Render the lines in the rows below as a Markdown table with two columns, Number and Line. Skip blank lines and leave the pictures out.

■ **SUPPLIED DATA**
▬▬▬▬▬▬
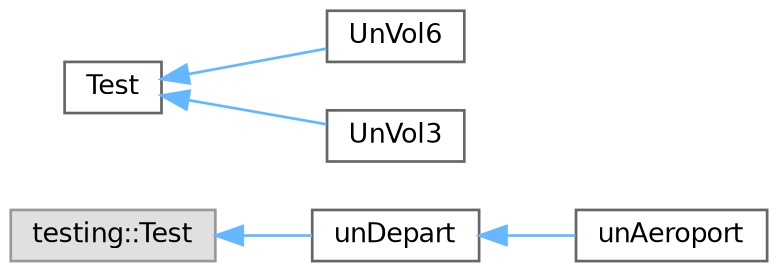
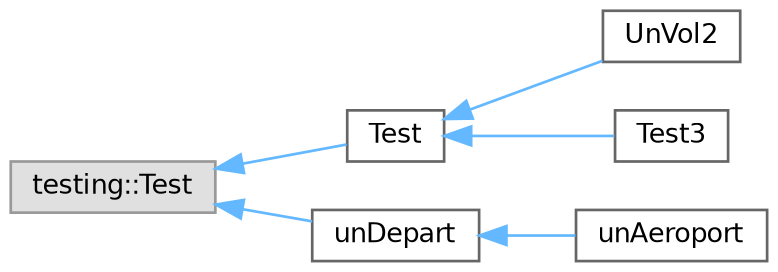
  digraph {
    rankdir=LR
    node [color=grey40 fillcolor=white fontname=Helvetica fontsize=10 shape=box style=filled]
    edge [color=steelblue1 dir=back fontname=Helvetica fontsize=10 labelfontname=Helvetica labelfontsize=10 style=solid]
    n1 [color=grey60 fillcolor="#E0E0E0" height=0.2 label="testing::Test" width=0.4]
    n2 [height=0.2 label=Test width=0.4]
    n3 [height=0.2 label=unDepart width=0.4]
-   n4 [height=0.2 label=UnVol6 width=0.4]
-   n5 [height=0.2 label=UnVol3 width=0.4]
+   n4 [height=0.2 label=UnVol2 width=0.4]
+   n5 [height=0.2 label=Test3 width=0.4]
    n6 [height=0.2 label=unAeroport width=0.4]
+   n1 -> n2
    n1 -> n3
    n2 -> n4
    n2 -> n5
    n3 -> n6
  }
▬▬▬▬▬▬
■ **ANSWER**
| Number | Line |
|---|---|
| 1 |   digraph { |
| 2 |     rankdir=LR |
| 3 |     node [color=grey40 fillcolor=white fontname=Helvetica fontsize=10 shape=box style=filled] |
| 4 |     edge [color=steelblue1 dir=back fontname=Helvetica fontsize=10 labelfontname=Helvetica labelfontsize=10 style=solid] |
| 5 |     n1 [color=grey60 fillcolor="#E0E0E0" height=0.2 label="testing::Test" width=0.4] |
| 6 |     n2 [height=0.2 label=Test width=0.4] |
| 7 |     n3 [height=0.2 label=unDepart width=0.4] |
| 8 | -   n4 [height=0.2 label=UnVol6 width=0.4] |
| 9 | -   n5 [height=0.2 label=UnVol3 width=0.4] |
| 10 | +   n4 [height=0.2 label=UnVol2 width=0.4] |
| 11 | +   n5 [height=0.2 label=Test3 width=0.4] |
| 12 |     n6 [height=0.2 label=unAeroport width=0.4] |
| 13 | +   n1 -> n2 |
| 14 |     n1 -> n3 |
| 15 |     n2 -> n4 |
| 16 |     n2 -> n5 |
| 17 |     n3 -> n6 |
| 18 |   } |